By Carl Horowitz, National Legal and Policy Center

To be euphemistic about it, Local 45 of the International Association of Bridge, Structural, Ornamental and Reinforcing Ironworkers (IAIW) has seen better days. For that matter, so has Laborers International Union of North America Local 592. On November 22, federal law enforcement agents arrested James Kearney Sr., until recently business manager for the Jersey City, N.J. union, for soliciting and receiving cash bribes to allow contractors to hire nonunion workers. Kearney’s son, James Kearney Jr., a former Local 45 secretary-treasurer, pleaded guilty the previous week in federal court in an unrelated case to embezzling more than $560,000 from the union. During that timeline, the international union reportedly placed the local under trustee supervision. In a separate case, the feds on November 22 arrested Patrick Viola, ex-business manager for LIUNA Local 592 in Edgewater, N.J.

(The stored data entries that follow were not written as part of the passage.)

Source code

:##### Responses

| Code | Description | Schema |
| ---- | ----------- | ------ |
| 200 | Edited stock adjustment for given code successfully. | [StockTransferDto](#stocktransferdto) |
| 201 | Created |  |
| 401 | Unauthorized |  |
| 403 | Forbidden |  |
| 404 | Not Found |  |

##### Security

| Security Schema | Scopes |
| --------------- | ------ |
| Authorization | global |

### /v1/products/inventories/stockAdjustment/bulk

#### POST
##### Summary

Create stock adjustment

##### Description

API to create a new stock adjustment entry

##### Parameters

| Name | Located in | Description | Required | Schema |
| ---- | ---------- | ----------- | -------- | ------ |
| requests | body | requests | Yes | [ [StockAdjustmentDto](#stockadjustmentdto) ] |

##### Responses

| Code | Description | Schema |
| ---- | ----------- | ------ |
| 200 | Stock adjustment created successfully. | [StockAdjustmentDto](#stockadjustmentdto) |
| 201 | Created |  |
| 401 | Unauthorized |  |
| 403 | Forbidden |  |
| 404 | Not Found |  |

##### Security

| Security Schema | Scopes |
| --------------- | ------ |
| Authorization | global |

Taking bribes from employers in return for allowing them to hire nonunion labor long has been a common path to personal enrichment for union bosses. Federal law unwittingly encourages it by granting monopoly privileges to unions, such as exclusive representation and (at least in non-Right to Work states) forced-dues contributions as a prerequisite for keeping one’s job. And in response to the prospect of being forced to pay the extra labor costs, certain union-shop contractors may pay union officials money under the table so they (the contractors) can hire nonunion labor on ostensibly union projects. Union officials look the other way as they pocket the money. That’s the way things apparently have worked at Ironworkers Local 45 and Laborers Local 592.